The two rival implementations in the Bitcoin Cash fork debate are irreconcilable, according to Calvin Ayre. In a marked change in direction, Ayre says there will now be a BCH chain split, with SV becoming a separate blockchain. The SV protocol will now focus on creating the first terabyte block, which will reportedly enable 7 million transactions per second.
Ayre said that there was little chance for the two projects to merge together again; a BCH chain split gives both sides the freedom to develop their own vision. “The two chains are now so far apart and have such divergent plans ahead that there is just no path back to joining them,” wrote Ayre in an article published today on his website, CoinGeek. “Bitcoin will live on with Bitcoin SV and will finally have a chance to show off the true power of the original economic model. Similarly, ABC can join with the rest of the new chain/coin models to demonstrate what they believe they can do.”
“The models can then all compete in the marketplace and this lets actual users vote with their actions,” Ayre added.
Ayre’s team has begun work in developing the SV coin, that can be deployed alongside the independent chain. This marks a change of direction for the Candian-Antiguan billionaire, who had initially pledged to continue the BCH hash war for as long as it took SV to be accepted. He called for a truce earlier this week.
The BCH fork, which took place last Thursday, pitted two opposing protocol implementations against one another. Bitcoin ABC wanted to introduce non-cash transactions, but maintain a 32 MB block size; Bitcoin SV (‘Satoshi Vision’) argued a 128 MB block size would turn Bitcoin Cash into a scalable payments solution.

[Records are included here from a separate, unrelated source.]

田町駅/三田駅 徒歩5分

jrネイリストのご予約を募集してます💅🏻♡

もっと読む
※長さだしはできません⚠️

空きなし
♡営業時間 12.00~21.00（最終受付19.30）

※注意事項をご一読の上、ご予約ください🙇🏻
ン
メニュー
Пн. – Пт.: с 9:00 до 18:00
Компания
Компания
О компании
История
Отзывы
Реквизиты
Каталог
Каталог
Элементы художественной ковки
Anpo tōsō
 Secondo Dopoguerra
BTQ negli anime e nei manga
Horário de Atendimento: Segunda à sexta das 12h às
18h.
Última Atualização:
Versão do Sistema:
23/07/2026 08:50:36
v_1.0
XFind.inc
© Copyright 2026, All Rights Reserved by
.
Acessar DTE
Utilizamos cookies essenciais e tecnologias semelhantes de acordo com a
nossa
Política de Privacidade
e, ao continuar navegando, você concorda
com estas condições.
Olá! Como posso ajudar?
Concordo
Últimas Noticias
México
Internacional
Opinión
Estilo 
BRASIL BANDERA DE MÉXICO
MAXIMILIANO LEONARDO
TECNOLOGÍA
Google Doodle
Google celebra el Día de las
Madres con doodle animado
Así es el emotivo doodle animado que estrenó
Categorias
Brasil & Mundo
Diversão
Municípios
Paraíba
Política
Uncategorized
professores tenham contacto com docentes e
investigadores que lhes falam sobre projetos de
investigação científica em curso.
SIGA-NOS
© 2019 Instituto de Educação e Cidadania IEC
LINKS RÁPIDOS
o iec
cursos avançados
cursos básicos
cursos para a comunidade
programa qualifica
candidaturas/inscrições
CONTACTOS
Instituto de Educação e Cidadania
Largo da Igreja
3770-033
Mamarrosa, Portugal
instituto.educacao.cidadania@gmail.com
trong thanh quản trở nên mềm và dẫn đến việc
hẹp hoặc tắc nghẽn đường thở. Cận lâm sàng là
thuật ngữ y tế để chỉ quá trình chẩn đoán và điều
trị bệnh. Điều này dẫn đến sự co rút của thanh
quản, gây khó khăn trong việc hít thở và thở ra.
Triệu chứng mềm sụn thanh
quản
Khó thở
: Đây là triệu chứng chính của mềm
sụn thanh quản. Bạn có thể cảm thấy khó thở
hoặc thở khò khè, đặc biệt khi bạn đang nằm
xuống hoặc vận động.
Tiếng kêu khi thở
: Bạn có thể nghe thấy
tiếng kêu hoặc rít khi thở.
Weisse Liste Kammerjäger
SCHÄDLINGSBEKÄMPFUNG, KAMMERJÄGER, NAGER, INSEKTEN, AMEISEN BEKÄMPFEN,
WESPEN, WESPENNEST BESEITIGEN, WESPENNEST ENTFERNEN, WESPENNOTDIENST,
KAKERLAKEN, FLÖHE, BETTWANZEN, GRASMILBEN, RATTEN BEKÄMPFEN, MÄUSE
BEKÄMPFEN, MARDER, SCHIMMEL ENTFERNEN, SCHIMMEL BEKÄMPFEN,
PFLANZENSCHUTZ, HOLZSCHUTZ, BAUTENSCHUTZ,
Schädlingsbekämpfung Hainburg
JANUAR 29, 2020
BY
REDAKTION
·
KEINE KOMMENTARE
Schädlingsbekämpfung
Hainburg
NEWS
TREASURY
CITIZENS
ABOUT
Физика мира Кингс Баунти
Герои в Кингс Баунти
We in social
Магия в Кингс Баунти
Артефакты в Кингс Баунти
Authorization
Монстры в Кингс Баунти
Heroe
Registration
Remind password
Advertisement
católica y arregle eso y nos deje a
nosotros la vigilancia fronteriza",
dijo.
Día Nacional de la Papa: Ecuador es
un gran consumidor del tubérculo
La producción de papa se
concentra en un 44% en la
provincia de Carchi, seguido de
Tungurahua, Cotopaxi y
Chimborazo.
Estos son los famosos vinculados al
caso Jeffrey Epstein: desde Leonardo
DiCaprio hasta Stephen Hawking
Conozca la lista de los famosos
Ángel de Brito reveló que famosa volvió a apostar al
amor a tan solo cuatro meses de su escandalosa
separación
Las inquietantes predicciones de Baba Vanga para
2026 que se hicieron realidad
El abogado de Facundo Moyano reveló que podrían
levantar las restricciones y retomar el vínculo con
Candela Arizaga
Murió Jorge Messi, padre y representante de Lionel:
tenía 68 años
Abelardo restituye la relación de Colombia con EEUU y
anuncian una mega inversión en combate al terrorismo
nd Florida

What happens after the BCH chain split?
The move will see SV turn its focus to expanding block size. CoinGeek announced today that it has partnered with Teranode and nChain to begin developing the first terabyte block. One block could reportedly hold 4bn transactions.
“I know we can achieve even bigger blocks,” said Ayre. “As a mining group, CoinGeek wants to see massive on-chain scaling to unleash the blockchain’s true power and so miners can earn more transaction fees. We believe Teranode provides that path to fulfill the true Satoshi Vision, which is now represented by Bitcoin BCH-SV.”
SV was initially confident of the support of the BCH mining community, but ABC won an early lead with a surge of hashing power. Although SV nearly caught up to its rival, it didn’t last long. Earlier this week most exchanges, as well as CoinMarketCap, announced they would adopt ABC as the official Bitcoin Cash on their servers.
The war isn’t over yet. The two sides are still battling over hash power to become the dominant ruleset. But today’s news on a BCH chain split suggests the fight may be nearing its end. Bitcoin Cash is currently trading at around half of where it was at the beginning of the month. Was it worth it?
Disclaimer: The author is not invested in any token or cryptocurrency mentioned in this article, but holds investments in other digital assets.